Five years ago this week, Jamie Penick wrote an editorial on the emergence of Donald Cerrone. Check out the column and put it in perspective with how Cerrone has done since. Although he lost his next fight after this column was written – a decision loss to Nate Diaz at UFC 141 – he has an overall 14-4 record the last five years and has won 11 of his last 12 fights.
The story of UFC 137 is surely going to remain Nick Diaz and his fantastic performance against B.J. Penn – along with his subsequent leapfrogging of Carlos Condit in the welterweight division – but there was another fighter on Saturday night who deserves some attention for his performance on the card.
Donald “Cowboy” Cerrone has taken the UFC’s lightweight division by surprise this year, winning three straight fights into Saturday’s card in the organization and then adding a fourth in perhaps the most impressive performance of his career.
Who could have seen this coming?
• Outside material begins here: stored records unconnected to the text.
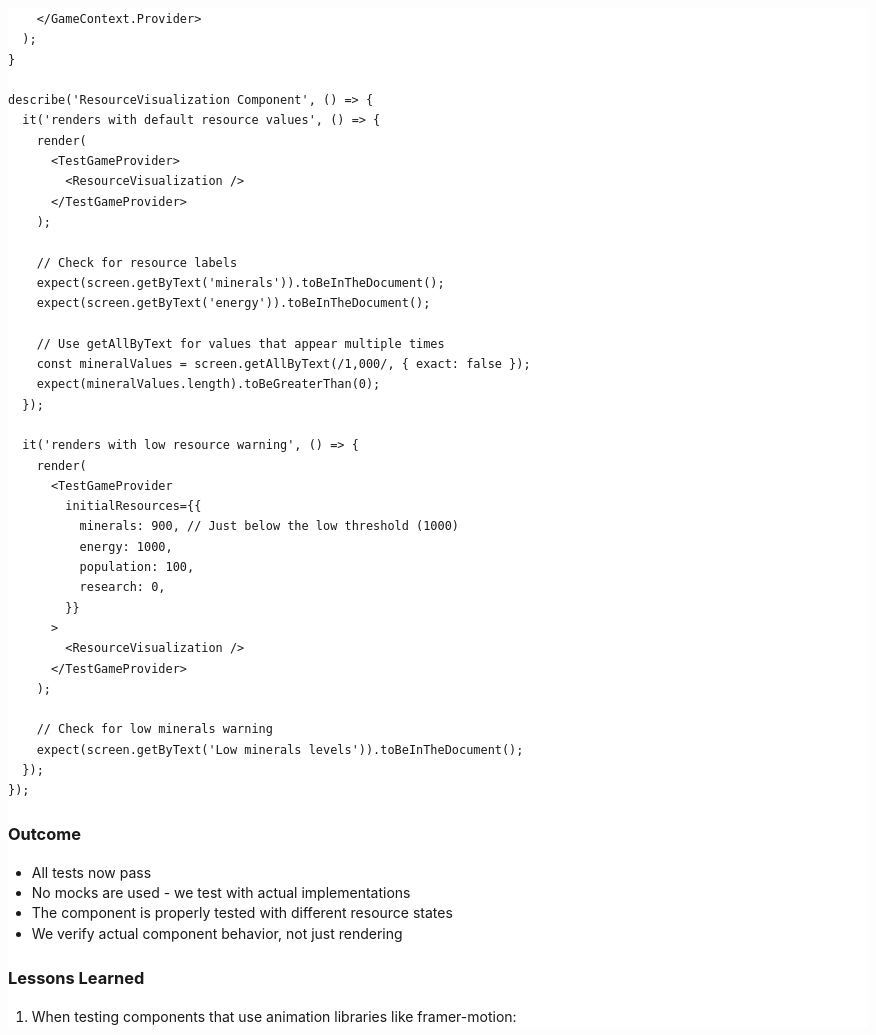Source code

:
 ```tsx
    </GameContext.Provider>
  );
}

describe('ResourceVisualization Component', () => {
  it('renders with default resource values', () => {
    render(
      <TestGameProvider>
        <ResourceVisualization />
      </TestGameProvider>
    );

    // Check for resource labels
    expect(screen.getByText('minerals')).toBeInTheDocument();
    expect(screen.getByText('energy')).toBeInTheDocument();

    // Use getAllByText for values that appear multiple times
    const mineralValues = screen.getAllByText(/1,000/, { exact: false });
    expect(mineralValues.length).toBeGreaterThan(0);
  });

  it('renders with low resource warning', () => {
    render(
      <TestGameProvider
        initialResources={{
          minerals: 900, // Just below the low threshold (1000)
          energy: 1000,
          population: 100,
          research: 0,
        }}
      >
        <ResourceVisualization />
      </TestGameProvider>
    );

    // Check for low minerals warning
    expect(screen.getByText('Low minerals levels')).toBeInTheDocument();
  });
});
```

### Outcome

- All tests now pass
- No mocks are used - we test with actual implementations
- The component is properly tested with different resource states
- We verify actual component behavior, not just rendering

### Lessons Learned

1. When testing components that use animation libraries like framer-motion:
It was just two years ago that Cerrone had suffered losses to both Jamie Varner and Ben Henderson in title fights, and then just last April that he lost a second time to Henderson. His wrestling was suspect, and he found himself on his back in all three of those fights, and got finished in quick fashion in the second Henderson fight. His striking game was still developing, but not necessarily seen as a truly dangerous weapon.
Yet here we are six fights and 18 months later, and Cerrone looks like one of the brightest contenders in the entire lightweight division. In fact, depending on what happens on Nov. 12 in the fight between Clay Guida and Ben Henderson, Cerrone could even find himself as the next in line for a shot at UFC Lightweight Champion Frankie Edgar.
The strides Cerrone has made in such a short time have been fascinating to watch, and as he continues to close some of the holes in his game, his already dangerous weapons are getting even better as well.
This progression started to show itself in Cerrone’s rematch with Jamie Varner last September. Five months after the second loss to Henderson, Cerrone absolutely dominated Varner, not only in the striking game but shockingly in the wrestling department as well. The defensive improvements he made in the wrestling department were impressive in and of themselves, but it was his offensive wrestling in the fight that really surprised.
Though his final WEC fight with Chris Horodecki was a little uninspired, Cerrone still pulled off a stoppage win to enter the UFC on a two-fight winning streak.
In his debut, Cerrone battled through a tough first round against a game Paul Kelly, then took over in the second and submitted him with a rear naked choke. His fight with Vagner Rocha didn’t feature much action, but Cerrone employed a smart strategy against an overmatched opponent on the feet, and was able to stay away from Rocha’s strengths to win his second straight in the UFC.
But those fights were just the appetizer. In August he took his third fight of the year, and demolished a fighter perceived to be a very good and dangerous striker in his own right in Charles Oliveira. That was the eye opener on Cerrone and the leap his striking game has taken. It was his first career stoppage win by strikes, and it came against a fighter who supposedly had the edge in that area coming in.
That leap in his striking game was even more apparent against Siver. Siver has proven himself over the last couple of years with a lot of very good performances, and his heavy hands and kicks were rightfully seen as dangerous weapons entering Saturday’s card.
Cerrone didn’t care.
Not only did Cerrone have no problem striking with Siver, it was Cerrone firing early and often. A beautiful double high kick led to the first major damage of the round, and Siver never really recovered. Cerrone kept on the attack, patiently looking for more openings, and as he sent Siver scrambling across the cage from another rocking strike, he took his back and choked him out.
Donald Cerrone’s emergence in 2011 has turned into one of the major storylines of the year, and he doesn’t have any plans of slowing down. He wants to fight again in December, and again, depending on what happens in the Guida-Henderson fight, the only way he’s held out from competing again is if he gets the next title shot.
The way he’s running, that shot is becoming something of an inevitability, but he’s in no hurry to get there. Whenever it comes, Cerrone’s going to be a formidable challenge for any fighter holding onto the UFC’s Lightweight Title.